El Rey acertó al no honrar un símbolo que causa división entre los colombianos, cuya Constitución sólo reconoce la bandera, el escudo y el himno nacional
NotMid 10/08/2022
OPINIÓN
La decisión del nuevo presidente de Colombia, Gustavo Petro, de incluir -de forma repentina y sin comunicarlo previamente a los mandatarios asistentes- la espada de Simón Bolívar en el desfile ceremonial de su toma de posesión es un preocupante presagio sobre el rumbo del liderazgo que pretende ejercer sobre una nación ya suficientemente fracturada por las desigualdades sociales, la pobreza extrema, la corrupción y el retorno a la violencia. Lejos de aprovechar la ocasión para reivindicar el imprescindible espíritu de consenso que Colombia necesita para afrontar tales retos de futuro, Petro reclamó un lugar destacado para el sable de Bolívar, un elemento que no solo no forma parte de la parafernalia institucional sino que con su extemporánea presencia en la ceremonia adquirió el valor de una inquietante declaración de intenciones: la espada fue robada en 1974 por la guerrilla urbana M-19, a la que perteneció el ahora presidente, y sirvió de inspiración para sus correligionarios guerrilleros en su sangrienta lucha armada, cosechando así la categoría de símbolo contra «los explotadores del pueblo» y contra «el imperialismo español».

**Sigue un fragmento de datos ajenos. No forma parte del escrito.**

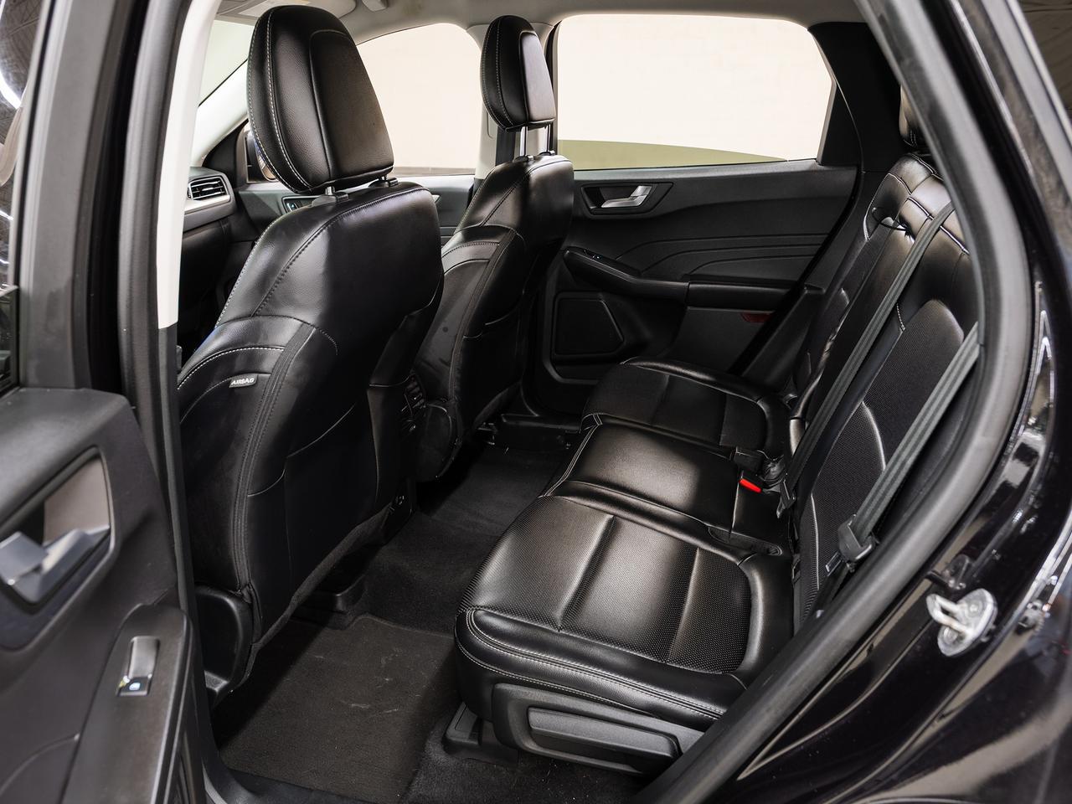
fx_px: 804
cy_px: 402
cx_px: 536
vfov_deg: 53.1
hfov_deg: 67.4
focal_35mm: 26
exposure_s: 1.3
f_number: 5.6
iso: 100
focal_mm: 24
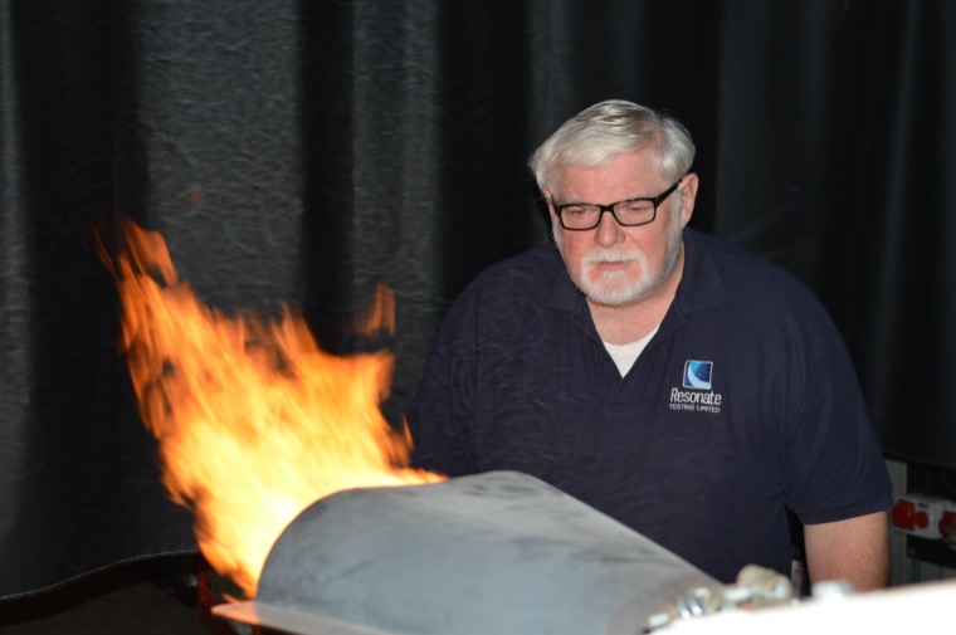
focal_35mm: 52
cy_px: 318
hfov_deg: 37.9
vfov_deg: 25.7
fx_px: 1393
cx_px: 478
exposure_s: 1/125
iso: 100
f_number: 4
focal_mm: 35
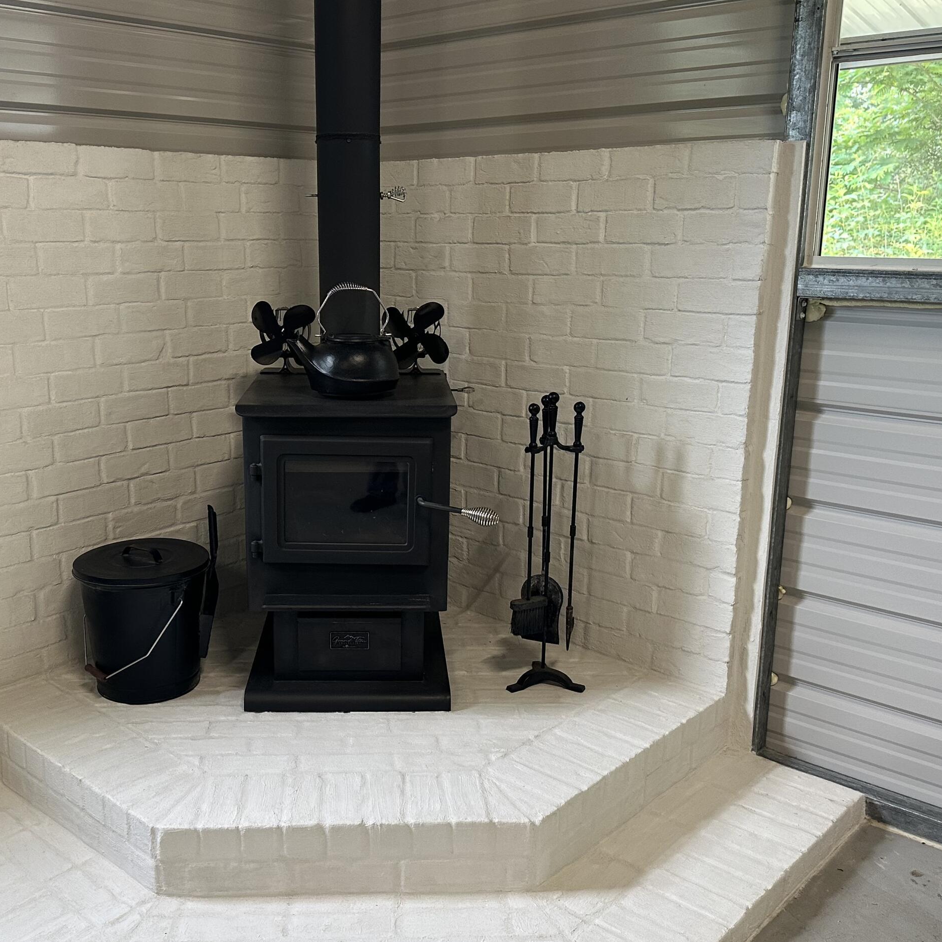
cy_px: 484
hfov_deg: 48.2
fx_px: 1047
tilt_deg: -14.4
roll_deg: -0.4
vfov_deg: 48.4
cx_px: 383
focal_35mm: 34
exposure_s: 1/120
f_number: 1.78
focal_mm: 6.86
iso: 200
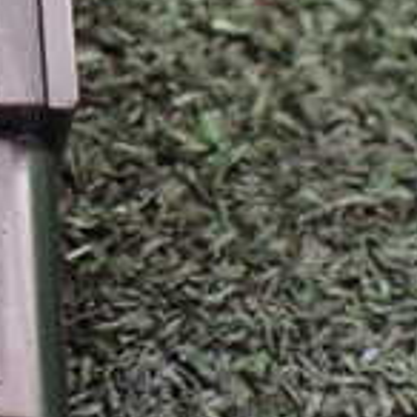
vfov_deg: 15.6
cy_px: -14
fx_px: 1486
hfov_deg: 15.0
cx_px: -169
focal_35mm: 109
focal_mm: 5.4
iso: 800
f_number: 2.3
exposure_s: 1/40
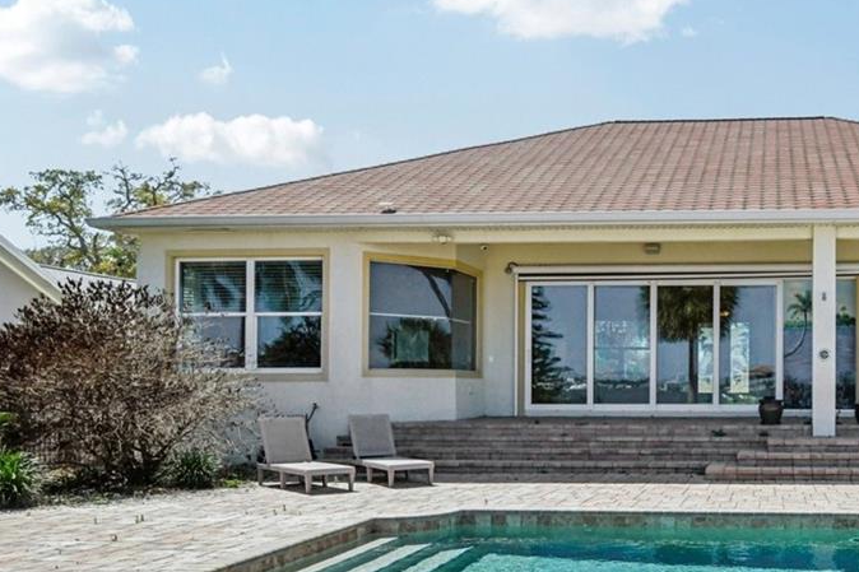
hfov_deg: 47.3
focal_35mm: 38
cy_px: 324
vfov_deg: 35.0
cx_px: 714
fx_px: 906
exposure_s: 1/1000
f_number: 8
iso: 400
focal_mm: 16
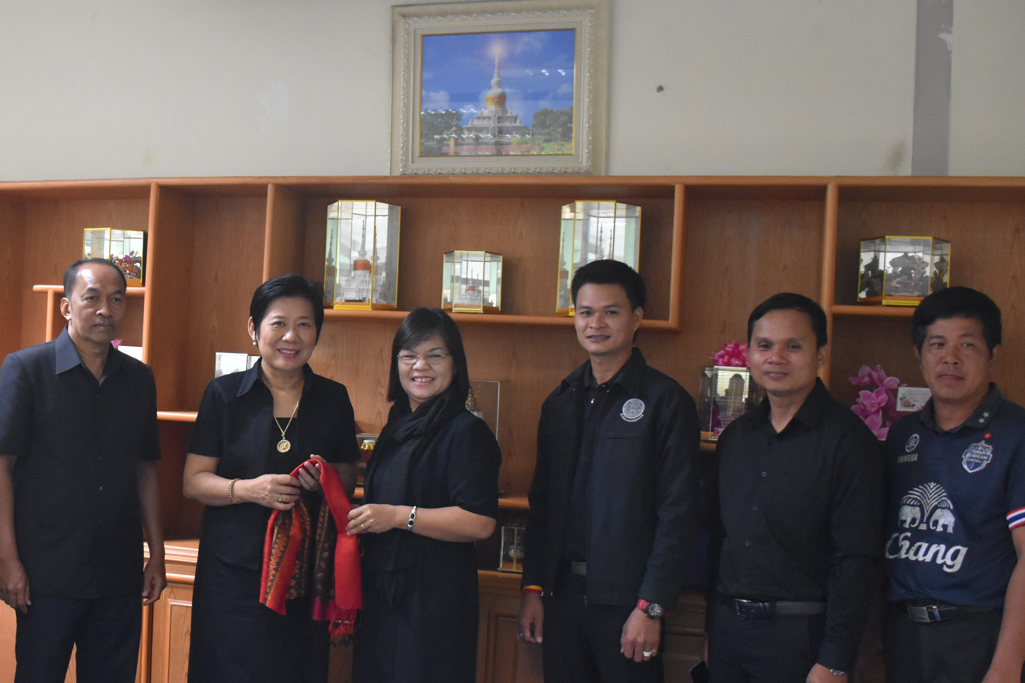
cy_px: 400
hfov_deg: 42.1
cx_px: 240
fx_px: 1281
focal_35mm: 45
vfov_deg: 29.8
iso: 2800
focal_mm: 18
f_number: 3.5
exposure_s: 1/60
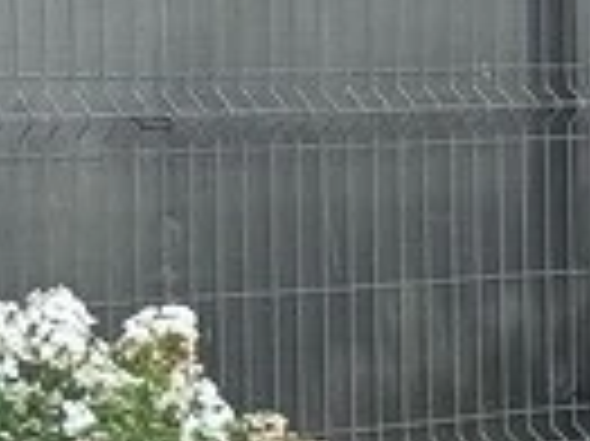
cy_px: 747
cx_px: 1820
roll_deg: +0.1
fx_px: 6249
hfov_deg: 5.1
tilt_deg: -7.8
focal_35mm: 367
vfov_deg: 4.0
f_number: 1.78
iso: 64
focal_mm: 6.76
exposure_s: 1/926
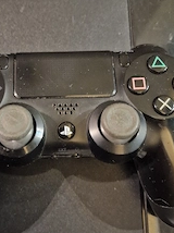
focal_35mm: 43
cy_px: 110
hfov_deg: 33.2
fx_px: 289
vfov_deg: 43.9
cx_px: 58
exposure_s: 1/24
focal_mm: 6.4
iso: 800
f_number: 1.8
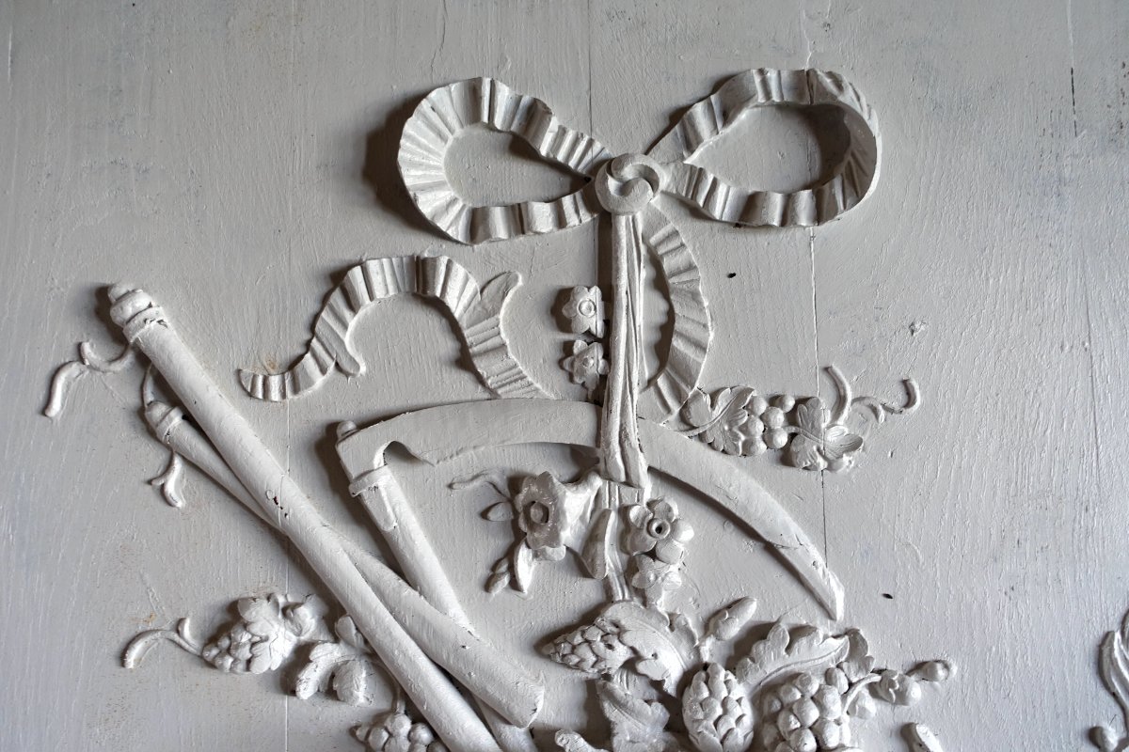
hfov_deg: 63.7
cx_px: 564
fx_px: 909
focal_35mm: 29
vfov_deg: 45.0
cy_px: 376
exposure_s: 1/30
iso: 125
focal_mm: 10.81
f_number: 2.5
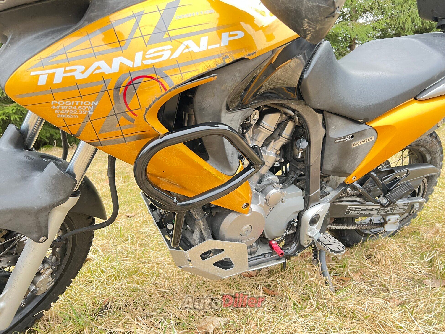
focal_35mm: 26
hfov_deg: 67.3
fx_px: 334
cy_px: 167
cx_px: 222
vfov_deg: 53.1
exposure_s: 1/61
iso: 125
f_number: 1.5
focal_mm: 5.7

Hizo bien Felipe VI al no honrar un símbolo que causa profunda división entre los colombianos, cuya Constitución solo reconoce como emblemas del Estado «la bandera, el escudo y el himno nacional». El Rey, con más de 70 tomas de posesión y traspasos de poder en su haber, actuó con la prudencia de quien tiene interiorizado el carácter institucional de su presencia como representante del Estado español, obligado -por tanto- a expresarse en gestos y palabras con la más cuidada neutralidad. Su decisión de permanecer sentado ante el sable de Simón Bolívar evidencia su profundo conocimiento de la Historia de los distintos procesos de descolonización de los países de América Latina, con sus luces y sus sombras. Su actitud ejemplifica la prevalencia de la institucionalidad del acto frente al espectáculo populista y segregador pretendido por Petro y devenido, en cierta medida, en un homenaje a la guerrilla en la que militó.
Tras este innecesario episodio, corresponde ahora al nuevo presidente colombiano despejar con hechos las dudas sobre la verdadera orientación de su Gobierno, sobre el que sobrevuela la incertidumbre de si prevalecerá el carácter socialdemócrata que garantice el respeto a la consolidada institucionalidad del país, o si se deslizará por la peligrosa vertiente de las dictaduras del eje bolivariano que asolan el desarrollo democrático y la prosperidad económica del subcontinente. Lo que está en juego es el futuro mismo de la democracia en Colombia.
En nuestro país, Podemos ha dado muestras, una vez más, de deslealtad política al Gobierno del que forma parte, apuntalándose como los catalizadores de un inconsistente revisionismo histórico y del rechazo al Jefe del Estado en Latinoamérica. Nada nuevo.